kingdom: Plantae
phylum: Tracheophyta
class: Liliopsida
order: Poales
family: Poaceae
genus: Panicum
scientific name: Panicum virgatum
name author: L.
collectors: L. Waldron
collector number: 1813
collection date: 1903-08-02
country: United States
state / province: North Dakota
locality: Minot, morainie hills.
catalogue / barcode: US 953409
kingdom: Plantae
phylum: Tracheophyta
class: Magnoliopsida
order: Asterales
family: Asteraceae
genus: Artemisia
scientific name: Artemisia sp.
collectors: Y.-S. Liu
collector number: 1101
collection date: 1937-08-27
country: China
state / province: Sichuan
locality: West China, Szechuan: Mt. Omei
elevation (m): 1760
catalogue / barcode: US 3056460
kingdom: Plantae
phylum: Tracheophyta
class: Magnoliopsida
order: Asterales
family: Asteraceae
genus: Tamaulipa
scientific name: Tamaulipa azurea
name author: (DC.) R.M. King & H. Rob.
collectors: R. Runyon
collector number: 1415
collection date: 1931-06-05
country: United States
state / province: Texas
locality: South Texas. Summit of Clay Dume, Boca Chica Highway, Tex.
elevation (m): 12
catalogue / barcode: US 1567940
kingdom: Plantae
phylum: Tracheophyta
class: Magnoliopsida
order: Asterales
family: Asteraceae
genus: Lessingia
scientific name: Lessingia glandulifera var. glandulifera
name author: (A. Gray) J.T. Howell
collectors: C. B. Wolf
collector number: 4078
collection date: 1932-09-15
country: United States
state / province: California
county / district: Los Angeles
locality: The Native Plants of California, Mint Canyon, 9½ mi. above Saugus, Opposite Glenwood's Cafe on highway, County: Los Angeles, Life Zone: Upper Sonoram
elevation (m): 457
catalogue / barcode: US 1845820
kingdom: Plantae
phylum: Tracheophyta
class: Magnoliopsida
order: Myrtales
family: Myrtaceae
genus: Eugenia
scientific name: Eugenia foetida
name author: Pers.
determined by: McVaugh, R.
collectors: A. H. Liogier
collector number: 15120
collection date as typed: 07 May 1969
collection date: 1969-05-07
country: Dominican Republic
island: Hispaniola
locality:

**What this task involves**
Please give every line of the items above as a Markdown table with the columns "Row" and "Line", numbering the rows and leaving out blank lines.

**Finished exercise**
| Row | Line |
|---|---|
| 1 | kingdom: Plantae |
| 2 | phylum: Tracheophyta |
| 3 | class: Liliopsida |
| 4 | order: Poales |
| 5 | family: Poaceae |
| 6 | genus: Panicum |
| 7 | scientific name: Panicum virgatum |
| 8 | name author: L. |
| 9 | collectors: L. Waldron |
| 10 | collector number: 1813 |
| 11 | collection date: 1903-08-02 |
| 12 | country: United States |
| 13 | state / province: North Dakota |
| 14 | locality: Minot, morainie hills. |
| 15 | catalogue / barcode: US 953409 |
| 16 | kingdom: Plantae |
| 17 | phylum: Tracheophyta |
| 18 | class: Magnoliopsida |
| 19 | order: Asterales |
| 20 | family: Asteraceae |
| 21 | genus: Artemisia |
| 22 | scientific name: Artemisia sp. |
| 23 | collectors: Y.-S. Liu |
| 24 | collector number: 1101 |
| 25 | collection date: 1937-08-27 |
| 26 | country: China |
| 27 | state / province: Sichuan |
| 28 | locality: West China, Szechuan: Mt. Omei |
| 29 | elevation (m): 1760 |
| 30 | catalogue / barcode: US 3056460 |
| 31 | kingdom: Plantae |
| 32 | phylum: Tracheophyta |
| 33 | class: Magnoliopsida |
| 34 | order: Asterales |
| 35 | family: Asteraceae |
| 36 | genus: Tamaulipa |
| 37 | scientific name: Tamaulipa azurea |
| 38 | name author: (DC.) R.M. King & H. Rob. |
| 39 | collectors: R. Runyon |
| 40 | collector number: 1415 |
| 41 | collection date: 1931-06-05 |
| 42 | country: United States |
| 43 | state / province: Texas |
| 44 | locality: South Texas. Summit of Clay Dume, Boca Chica Highway, Tex. |
| 45 | elevation (m): 12 |
| 46 | catalogue / barcode: US 1567940 |
| 47 | kingdom: Plantae |
| 48 | phylum: Tracheophyta |
| 49 | class: Magnoliopsida |
| 50 | order: Asterales |
| 51 | family: Asteraceae |
| 52 | genus: Lessingia |
| 53 | scientific name: Lessingia glandulifera var. glandulifera |
| 54 | name author: (A. Gray) J.T. Howell |
| 55 | collectors: C. B. Wolf |
| 56 | collector number: 4078 |
| 57 | collection date: 1932-09-15 |
| 58 | country: United States |
| 59 | state / province: California |
| 60 | county / district: Los Angeles |
| 61 | locality: The Native Plants of California, Mint Canyon, 9½ mi. above Saugus, Opposite Glenwood's Cafe on highway, County: Los Angeles, Life Zone: Upper Sonoram |
| 62 | elevation (m): 457 |
| 63 | catalogue / barcode: US 1845820 |
| 64 | kingdom: Plantae |
| 65 | phylum: Tracheophyta |
| 66 | class: Magnoliopsida |
| 67 | order: Myrtales |
| 68 | family: Myrtaceae |
| 69 | genus: Eugenia |
| 70 | scientific name: Eugenia foetida |
| 71 | name author: Pers. |
| 72 | determined by: McVaugh, R. |
| 73 | collectors: A. H. Liogier |
| 74 | collector number: 15120 |
| 75 | collection date as typed: 07 May 1969 |
| 76 | collection date: 1969-05-07 |
| 77 | country: Dominican Republic |
| 78 | island: Hispaniola |
| 79 | locality: |